I confess to a tiny bit of pride when Evie broke her right collar bone. I knew what to do. She’d broken her left one a year earlier.
In parenting, one is rarely so fortunate. I know, it sounds coldhearted to talk about a repeated injury as a fortuitous event, but parenting rarely affords the opportunity to use what you’ve learned.
At Evie’s 8th grade graduation this week, her Head of School, Cathy Hunter, said,
“We figure out how to be effective with infants right about when they become toddlers; how to shepherd our children through primary school when they are careening toward adolescence. We’re often discovering some essential truth about ourselves or our children just a little after the insight would have been really useful.”

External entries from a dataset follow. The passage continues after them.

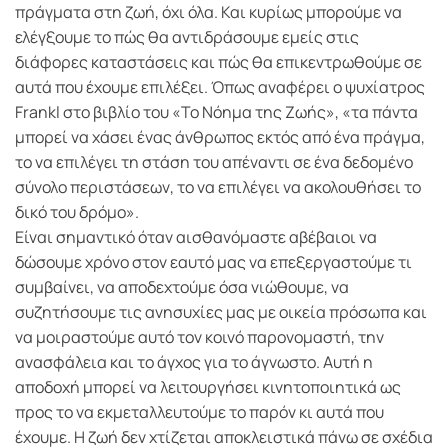
πράγματα στη ζωή, όχι όλα. Και κυρίως μπορούμε να
ελέγξουμε το πώς θα αντιδράσουμε εμείς στις
διάφορες καταστάσεις και πώς θα επικεντρωθούμε σε
αυτά που έχουμε επιλέξει. Όπως αναφέρει ο ψυχίατρος
Frankl στο βιβλίο του «Το Νόημα της Ζωής», «τα πάντα
μπορεί να χάσει ένας άνθρωπος εκτός από ένα πράγμα,
το να επιλέγει τη στάση του απέναντι σε ένα δεδομένο
σύνολο περιστάσεων, το να επιλέγει να ακολουθήσει το
δικό του δρόμο».
Είναι σημαντικό όταν αισθανόμαστε αβέβαιοι να
δώσουμε χρόνο στον εαυτό μας να επεξεργαστούμε τι
συμβαίνει, να αποδεχτούμε όσα νιώθουμε, να
συζητήσουμε τις ανησυχίες μας με οικεία πρόσωπα και
να μοιραστούμε αυτό τον κοινό παρονομαστή, την
ανασφάλεια και το άγχος για το άγνωστο. Αυτή η
αποδοχή μπορεί να λειτουργήσει κινητοποιητικά ως
προς το να εκμεταλλευτούμε το παρόν κι αυτά που
έχουμε. Η ζωή δεν χτίζεται αποκλειστικά πάνω σε σχέδια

As a parent of two children, I would have thought the expertise from Bryce would have helped with Evie. But other than the truly generic, (diaper rash, teething, skinned knees, the miracle of Ibuprofen) they had the gall to be complete individuals whose parenting required genuinely unique skills. Bryce’s complete apathy for choral singing did little to prepare me for Evie’s passion for it. His model-worthy teeth left me shocked at her glaring need for orthodontia.
At age two Bryce tore a paper towel into one-inch pieces and put them into a salad spinner. I was confused. He calmly explained, “Mommy, I’m making a model of a molecule. These are the electrons spinning around.”

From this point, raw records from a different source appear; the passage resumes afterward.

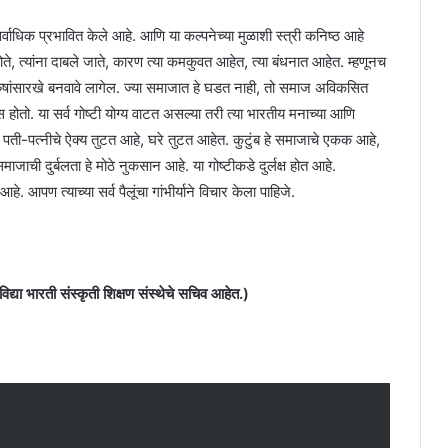
ाला सर्वाधिक प्रभावित केले आहे. आणि या कल्पनेच्या मुळाशी स्त्री कनिष्ठ आहे
 होते, त्यांना दाबले जाते, कारण त्या कमकुवत आहेत, त्या बंधनात आहेत. म्हणूनच
ना पुरुषांसारखे बनवावे लागेल. ज्या समाजात हे घडत नाही, तो समाज अविकसित
 होतो. या सर्व गोष्टी योग्य वाटत असल्या तरी त्या भारतीय मनाच्या आणि
त? पती-पत्नीचे ऐक्य तुटत आहे, घरे तुटत आहेत. कुटुंब हे समाजाचे एकक आहे,
ी दुर्बलता हे मोठे नुकसान आहे. या गोष्टीकडे दुर्लक्ष होत आहे.
आहे. आपण त्याच्या सर्व पैलूंचा गांभीर्याने विचार केला पाहिजे.
द्या भारती संस्कृती शिक्षण संस्थेचे सचिव आहेत.)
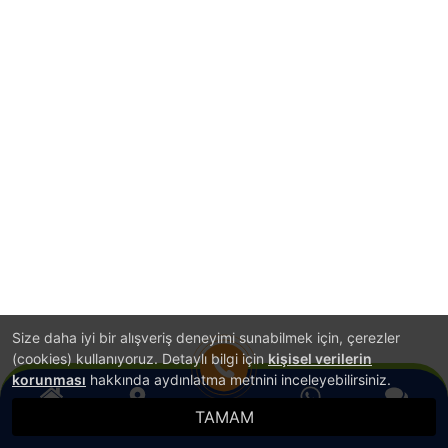
Size daha iyi bir alışveriş deneyimi sunabilmek için, çerezler
(cookies) kullanıyoruz. Detaylı bilgi için
kişisel verilerin
korunması
hakkında aydınlatma metnini inceleyebilirsiniz.
TAMAM
Anasayfa
Konum
WhatsApp
Canlı Destek
Hemen Ara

I knew I was parenting a one-of-a-kind kid.
Teaching is different. Teaching is better. It gives me a chance to use what I’ve learned. What I’ve become an expert in. It’s as if I get the chance to help every student through their broken collar bone, their molecule modeling, their need for orthodontia.
It might be a floppy fifth finger, an unstable sense of rhythm, a wild case of ADD, but as I venture bravely through middle-age, I love getting to do things over again. And again.